■ Text provided
* * * *

In Ref. \cite{akp} it was suggested how the coherent fragmentation of
$\qq$  pairs created in $e^+ e^- \to \qq \to V + X$ processes might lead
to non zero  values of the off-diagonal element $\rho_{1,-1}$ of the
helicity density  matrix of the vector mesons $V$; in Ref. \cite{abmq}
actual predictions were  given for several spin 1 particles produced at
LEP energies in two jet events,  provided they carry a large fraction
$x_{_E}$ of the parent quark energy and have  a small intrinsic $\bfk_\perp$,
{\it i.e.} they are collinear with the parent jet.

The values of $\rho_{1,-1}(V)$ are related to the values of the off-diagonal
helicity density matrix element $\rho_{+-;-+}(\qq)$ of the $\qq$ pair,
generated in the $e^- e^+ \to \qq$ process \cite{abmq}:
%
\beq
\rho^{\,}_{1,-1}(V) \simeq [1 - \rho^{\,}_{0,0}(V)] \>
\rho_{+-;-+}(\qq) \label{old}
\eeq
%
where the value of the diagonal element $\rho^{\,}_{0,0}(V)$ can be taken from
data. The values of $\rho_{+-;-+}(\qq)$ depend on the elementary short distance
dynamics and can be computed in the Standard Model. Thus, a measurement
of $\rho_{1,-1}(V)$, is a further test of the constituent dynamics, more
significant than the usual measurement of cross-sections in that it depends
on the product of different elementary amplitudes, rather than on squared
moduli:
%
\beq
\rho^{\,}_{+-;-+}(\qq) = {1\over 4N_{\qq}} \sum_{\la^{\,}_{-}, \la^{\,}_{+}}
M^{\,}_{+-;\la^{\,}_{-} \la^{\,}_{+}} \> M^*_{-+; \la^{\,}_{-} \la^{\,}_{+}}
\,, \label{rhoz}
\eeq
%
where the $M$'s are the helicity amplitudes for the $e^- e^+ \to \qq$ process.

* * * *

■ Assignment
List every helicity density matrix element that the text on vector meson polarization names, and say which matrix each belongs to. The lines have nothing to do with the text on helicity density matrices.

* * * *

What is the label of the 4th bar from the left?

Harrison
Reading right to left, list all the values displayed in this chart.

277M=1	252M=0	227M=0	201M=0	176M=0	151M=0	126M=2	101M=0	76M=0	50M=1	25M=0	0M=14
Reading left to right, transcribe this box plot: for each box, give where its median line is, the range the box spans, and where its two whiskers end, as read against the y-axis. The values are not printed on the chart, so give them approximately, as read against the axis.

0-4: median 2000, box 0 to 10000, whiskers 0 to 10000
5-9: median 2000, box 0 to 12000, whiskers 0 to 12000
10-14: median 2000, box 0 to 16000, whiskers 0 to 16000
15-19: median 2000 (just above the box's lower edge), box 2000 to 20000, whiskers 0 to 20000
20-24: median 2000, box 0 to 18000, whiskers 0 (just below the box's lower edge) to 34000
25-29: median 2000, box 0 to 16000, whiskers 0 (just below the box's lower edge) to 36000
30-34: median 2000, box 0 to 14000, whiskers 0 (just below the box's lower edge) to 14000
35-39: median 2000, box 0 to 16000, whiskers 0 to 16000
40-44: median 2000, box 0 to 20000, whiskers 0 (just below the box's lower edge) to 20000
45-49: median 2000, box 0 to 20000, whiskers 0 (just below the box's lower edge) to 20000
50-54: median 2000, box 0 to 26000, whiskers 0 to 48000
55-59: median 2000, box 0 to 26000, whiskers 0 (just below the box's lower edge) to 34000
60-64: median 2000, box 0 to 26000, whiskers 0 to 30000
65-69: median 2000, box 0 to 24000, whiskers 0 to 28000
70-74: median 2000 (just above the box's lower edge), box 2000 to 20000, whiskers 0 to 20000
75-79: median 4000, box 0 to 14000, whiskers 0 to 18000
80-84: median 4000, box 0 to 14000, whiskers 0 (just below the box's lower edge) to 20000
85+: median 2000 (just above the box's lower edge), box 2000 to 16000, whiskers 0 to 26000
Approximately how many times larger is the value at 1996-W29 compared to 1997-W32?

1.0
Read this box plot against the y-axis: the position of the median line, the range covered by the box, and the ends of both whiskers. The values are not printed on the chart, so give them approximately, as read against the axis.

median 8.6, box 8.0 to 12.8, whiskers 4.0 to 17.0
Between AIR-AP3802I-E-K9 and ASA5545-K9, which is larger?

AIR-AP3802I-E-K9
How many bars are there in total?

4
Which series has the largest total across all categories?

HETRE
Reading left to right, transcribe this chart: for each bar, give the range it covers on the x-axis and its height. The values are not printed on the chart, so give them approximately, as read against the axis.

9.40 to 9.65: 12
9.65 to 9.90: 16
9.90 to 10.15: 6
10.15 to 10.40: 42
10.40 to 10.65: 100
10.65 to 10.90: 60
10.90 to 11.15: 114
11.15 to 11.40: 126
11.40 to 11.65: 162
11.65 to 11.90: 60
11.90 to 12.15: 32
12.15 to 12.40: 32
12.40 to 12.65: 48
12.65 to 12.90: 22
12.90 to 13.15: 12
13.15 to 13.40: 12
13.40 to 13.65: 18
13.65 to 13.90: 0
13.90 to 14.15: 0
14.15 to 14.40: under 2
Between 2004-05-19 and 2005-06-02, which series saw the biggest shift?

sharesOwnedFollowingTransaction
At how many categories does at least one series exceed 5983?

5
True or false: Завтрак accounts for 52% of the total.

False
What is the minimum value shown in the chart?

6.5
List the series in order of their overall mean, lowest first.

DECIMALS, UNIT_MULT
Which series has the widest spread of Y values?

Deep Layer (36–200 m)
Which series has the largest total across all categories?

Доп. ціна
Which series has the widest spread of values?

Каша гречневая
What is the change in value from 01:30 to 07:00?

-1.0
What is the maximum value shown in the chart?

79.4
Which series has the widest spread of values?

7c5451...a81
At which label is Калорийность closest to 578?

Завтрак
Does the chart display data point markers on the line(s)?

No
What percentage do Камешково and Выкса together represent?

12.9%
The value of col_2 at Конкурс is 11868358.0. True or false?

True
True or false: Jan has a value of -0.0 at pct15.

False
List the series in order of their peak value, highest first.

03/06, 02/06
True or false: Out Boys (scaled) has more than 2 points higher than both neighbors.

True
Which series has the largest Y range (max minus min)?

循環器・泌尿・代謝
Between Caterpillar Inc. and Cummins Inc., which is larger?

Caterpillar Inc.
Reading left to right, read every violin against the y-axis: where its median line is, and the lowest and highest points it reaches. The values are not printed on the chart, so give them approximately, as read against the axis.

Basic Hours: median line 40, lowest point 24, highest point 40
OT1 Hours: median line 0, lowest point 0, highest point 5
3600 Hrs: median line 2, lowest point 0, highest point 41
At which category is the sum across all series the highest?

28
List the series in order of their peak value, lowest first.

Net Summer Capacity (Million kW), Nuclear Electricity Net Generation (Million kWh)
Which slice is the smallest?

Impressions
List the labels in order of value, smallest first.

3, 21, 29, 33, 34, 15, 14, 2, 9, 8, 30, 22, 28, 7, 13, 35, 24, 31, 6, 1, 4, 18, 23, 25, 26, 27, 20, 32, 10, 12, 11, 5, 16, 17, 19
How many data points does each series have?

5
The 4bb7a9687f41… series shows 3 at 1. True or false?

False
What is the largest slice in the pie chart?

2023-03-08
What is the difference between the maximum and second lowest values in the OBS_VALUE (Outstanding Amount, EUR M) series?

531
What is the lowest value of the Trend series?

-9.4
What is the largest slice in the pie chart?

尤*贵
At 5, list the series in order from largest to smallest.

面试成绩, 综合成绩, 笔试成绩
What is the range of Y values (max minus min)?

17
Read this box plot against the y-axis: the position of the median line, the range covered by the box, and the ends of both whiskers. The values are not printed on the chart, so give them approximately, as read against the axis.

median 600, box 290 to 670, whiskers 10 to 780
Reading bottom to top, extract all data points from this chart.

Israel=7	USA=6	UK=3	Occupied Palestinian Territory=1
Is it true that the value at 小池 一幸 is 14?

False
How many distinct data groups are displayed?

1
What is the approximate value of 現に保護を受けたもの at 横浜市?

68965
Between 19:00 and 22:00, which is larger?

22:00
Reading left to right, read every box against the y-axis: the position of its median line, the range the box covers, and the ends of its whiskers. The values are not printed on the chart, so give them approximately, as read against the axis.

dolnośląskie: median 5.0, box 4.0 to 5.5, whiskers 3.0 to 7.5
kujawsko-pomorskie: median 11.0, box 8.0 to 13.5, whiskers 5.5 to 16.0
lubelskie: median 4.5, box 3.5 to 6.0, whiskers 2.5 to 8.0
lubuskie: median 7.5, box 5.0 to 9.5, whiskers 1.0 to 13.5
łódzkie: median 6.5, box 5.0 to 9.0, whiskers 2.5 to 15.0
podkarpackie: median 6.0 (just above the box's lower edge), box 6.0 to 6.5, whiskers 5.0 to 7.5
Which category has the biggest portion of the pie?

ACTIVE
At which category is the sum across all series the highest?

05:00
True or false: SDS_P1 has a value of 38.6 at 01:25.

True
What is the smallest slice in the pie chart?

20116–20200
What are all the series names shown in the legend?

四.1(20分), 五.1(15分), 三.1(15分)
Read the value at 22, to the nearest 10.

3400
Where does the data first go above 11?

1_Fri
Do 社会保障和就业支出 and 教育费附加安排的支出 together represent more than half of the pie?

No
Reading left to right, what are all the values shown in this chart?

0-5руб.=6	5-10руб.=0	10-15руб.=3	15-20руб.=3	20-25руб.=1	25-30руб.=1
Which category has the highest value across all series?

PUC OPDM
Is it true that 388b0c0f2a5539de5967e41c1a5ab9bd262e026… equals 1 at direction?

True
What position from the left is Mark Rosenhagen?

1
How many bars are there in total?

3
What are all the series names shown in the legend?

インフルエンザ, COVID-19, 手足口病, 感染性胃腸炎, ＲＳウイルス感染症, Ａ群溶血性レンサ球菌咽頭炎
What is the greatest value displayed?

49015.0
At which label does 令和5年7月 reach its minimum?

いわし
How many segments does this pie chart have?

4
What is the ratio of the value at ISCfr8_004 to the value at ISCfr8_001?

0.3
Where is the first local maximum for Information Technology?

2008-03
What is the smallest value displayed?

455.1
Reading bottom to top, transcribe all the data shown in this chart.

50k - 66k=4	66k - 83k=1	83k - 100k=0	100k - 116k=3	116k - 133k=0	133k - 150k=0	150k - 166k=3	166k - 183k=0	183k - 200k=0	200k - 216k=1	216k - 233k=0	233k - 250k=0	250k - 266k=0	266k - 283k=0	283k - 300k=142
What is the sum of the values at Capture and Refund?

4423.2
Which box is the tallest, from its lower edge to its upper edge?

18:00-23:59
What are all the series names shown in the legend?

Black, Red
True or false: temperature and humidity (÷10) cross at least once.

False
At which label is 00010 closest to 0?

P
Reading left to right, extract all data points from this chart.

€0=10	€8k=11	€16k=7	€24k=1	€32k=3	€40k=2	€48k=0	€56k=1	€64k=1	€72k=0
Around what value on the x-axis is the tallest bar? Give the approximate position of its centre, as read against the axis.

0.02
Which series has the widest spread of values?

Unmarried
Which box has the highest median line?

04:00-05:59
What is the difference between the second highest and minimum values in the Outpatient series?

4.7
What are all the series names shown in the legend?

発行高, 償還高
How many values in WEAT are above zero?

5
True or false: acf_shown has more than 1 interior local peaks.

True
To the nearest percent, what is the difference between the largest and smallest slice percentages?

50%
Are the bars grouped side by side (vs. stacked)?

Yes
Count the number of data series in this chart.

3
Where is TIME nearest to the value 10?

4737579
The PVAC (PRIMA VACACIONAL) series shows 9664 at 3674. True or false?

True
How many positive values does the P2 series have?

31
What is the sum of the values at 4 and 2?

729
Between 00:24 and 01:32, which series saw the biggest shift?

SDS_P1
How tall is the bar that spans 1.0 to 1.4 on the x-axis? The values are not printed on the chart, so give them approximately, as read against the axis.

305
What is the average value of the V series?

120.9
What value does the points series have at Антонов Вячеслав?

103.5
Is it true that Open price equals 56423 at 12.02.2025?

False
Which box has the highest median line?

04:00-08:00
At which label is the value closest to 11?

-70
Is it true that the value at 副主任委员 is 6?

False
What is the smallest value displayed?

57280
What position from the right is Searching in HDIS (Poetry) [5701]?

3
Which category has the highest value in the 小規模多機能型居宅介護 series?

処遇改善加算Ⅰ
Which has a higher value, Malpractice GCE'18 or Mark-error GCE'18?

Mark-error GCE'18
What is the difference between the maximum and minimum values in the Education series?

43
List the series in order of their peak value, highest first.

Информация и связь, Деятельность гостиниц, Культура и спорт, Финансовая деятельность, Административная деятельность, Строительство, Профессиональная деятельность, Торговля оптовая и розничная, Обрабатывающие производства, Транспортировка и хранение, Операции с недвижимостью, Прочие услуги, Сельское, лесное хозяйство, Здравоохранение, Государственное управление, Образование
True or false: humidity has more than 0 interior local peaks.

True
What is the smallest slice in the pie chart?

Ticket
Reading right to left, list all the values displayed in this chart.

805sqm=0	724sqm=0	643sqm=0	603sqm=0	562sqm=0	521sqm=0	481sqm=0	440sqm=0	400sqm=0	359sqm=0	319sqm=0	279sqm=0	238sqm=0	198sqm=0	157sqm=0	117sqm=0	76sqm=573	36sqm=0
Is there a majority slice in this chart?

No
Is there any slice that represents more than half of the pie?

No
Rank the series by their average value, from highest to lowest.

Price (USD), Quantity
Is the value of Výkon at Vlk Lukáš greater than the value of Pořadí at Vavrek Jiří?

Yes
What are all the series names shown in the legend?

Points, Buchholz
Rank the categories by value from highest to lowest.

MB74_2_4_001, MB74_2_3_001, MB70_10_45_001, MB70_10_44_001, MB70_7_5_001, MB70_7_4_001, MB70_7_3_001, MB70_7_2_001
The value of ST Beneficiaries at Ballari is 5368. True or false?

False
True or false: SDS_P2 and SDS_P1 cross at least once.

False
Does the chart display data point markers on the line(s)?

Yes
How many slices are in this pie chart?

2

* * * *

■ Answer to the exercise
- ρ_{1,-1}(V): an off-diagonal element of the helicity density matrix of the vector mesons V
- ρ_{0,0}(V): a diagonal element of the helicity density matrix of the vector mesons V
- ρ_{+-;-+}(q q̄): an off-diagonal element of the helicity density matrix of the q q̄ pair generated in the e⁻e⁺ → q q̄ process